In other words, the way to grow their comfort level about their public relations investment, is to be sure that investment produces the behavior modification the course notes said they wanted at the start of the program,
That way, they understand they’re getting their money’s worth.
I’d be remiss here easily omitted reference to the difficulties those a new comer to the field will encounter in wanting to evaluate public relations performance. Often, they’re going to find themselves using highly-subjective, very limited and only partially applicable performance judgments. Most notable, inquiry generation, story content analysis, gross impressions and also advertising value equal to the publicity space obtained.
The reason for this sorry scenario is the lack of affordable public opinion survey products that could demonstrate conclusively that the public relations perception and behavioral goal set at the start of the program was, in fact, achieved. Usually, opinion surveys adequate towards the job of establishing certainly that a behavioral goal was achieved, are cost-prohibitive, often far well over the overall cost of the public relations program itself!
However, the younger generation, all is not lost. Obviously, some behavioral changes are immediately visible, such as customers returning to showrooms, environmental activists abandoning plant gate protests or a rapidly improving job retention rate. We follow less obvious behavioral change by monitoring indicators that directly impact behavior like comments in community meetings and business speeches, local newspaper, radio and TV editorials, emails from audience members and thought-leaders, and public statements by political figures and local celebrities.
We even shadow our very own communications tactics looking to monitor their effect on audience perception — tactics for example face-to-face meetings, Internet ezines and email, hand-placed newspaper and magazine feature articles and broadcast appearances, special consumer briefings, news releases, announcement luncheons, onsite media interviews, facility tours, brochures as well as special events like promotional contests, financial road shows, awards ceremonies, trade conventions, celebrity appearances and open houses — each made to impact individual perception and behavior.
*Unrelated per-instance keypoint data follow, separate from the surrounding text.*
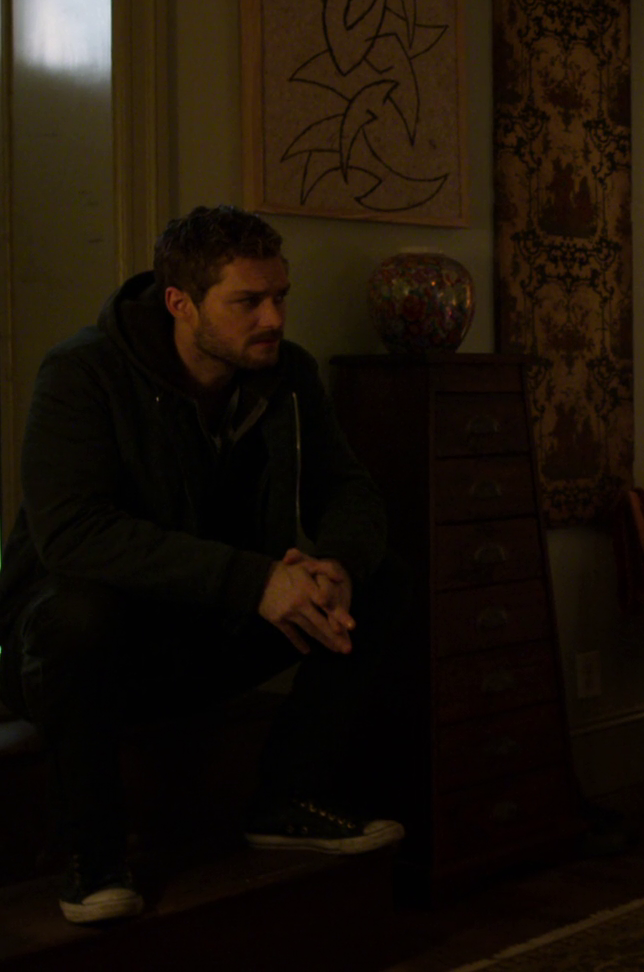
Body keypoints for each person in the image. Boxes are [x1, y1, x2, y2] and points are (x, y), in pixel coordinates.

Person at [0, 206, 403, 925]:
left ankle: (287, 798)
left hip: (201, 629)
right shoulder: (82, 372)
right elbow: (72, 534)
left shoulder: (287, 375)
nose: (273, 318)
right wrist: (257, 581)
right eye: (248, 301)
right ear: (180, 303)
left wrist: (337, 563)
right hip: (76, 652)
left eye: (280, 296)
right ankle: (93, 854)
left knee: (379, 584)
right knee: (79, 611)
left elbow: (349, 489)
And it does work — we ARE able to demonstrate an effect on perception and behavior for that employer/client. But affordable professional opinion/behavioral surveys is the best solution. Clearly, solving this challenge remains a major challenge for the public relations and survey disciplines.
An additional piece of advice for the soon-to-be pr professional. As we commence to achieve proficiency in public areas relations, an action pathway to success also begins to appear:
* identify the problem
* identify target audiences
* set the general public relations goal
* set the public relations strategy
* prepare persuasive messages
* select and implement key communications tactics
* monitor progress
* along with the end game? Fulfill the behavior modification goal.
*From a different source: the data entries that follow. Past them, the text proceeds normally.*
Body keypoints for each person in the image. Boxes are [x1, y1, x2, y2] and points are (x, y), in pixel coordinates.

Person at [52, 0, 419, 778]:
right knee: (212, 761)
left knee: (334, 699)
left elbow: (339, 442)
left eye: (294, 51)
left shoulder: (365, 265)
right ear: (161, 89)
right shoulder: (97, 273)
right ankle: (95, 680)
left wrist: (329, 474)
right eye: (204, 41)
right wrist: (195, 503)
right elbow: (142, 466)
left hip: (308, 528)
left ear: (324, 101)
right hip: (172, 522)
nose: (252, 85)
I really hope these remarks bring about a broadened comprehension of the fundamental function of publicity in our organizations, especially among our entry-level colleagues. Especially, how it can strengthen relationships with those important teams of people — those target audiences, those “publics” whose perceptions and behaviors will help or hinder the achievement in our employer/client’s business objectives.
One last thought for those entering or planning to enter the field of public relations — you’ll know you’ve attained each public relations end game in the event the changes in behaviors become truly apparent through feedback such as increased numbers of positive media reports, encouraging supplier and thought-leader comment, and increasingly upbeat employee and community chatter.
Quite simply, sound strategy joined with effective tactics leads right to the bottom line — altered perceptions, modified behaviors, and a public relations homerun.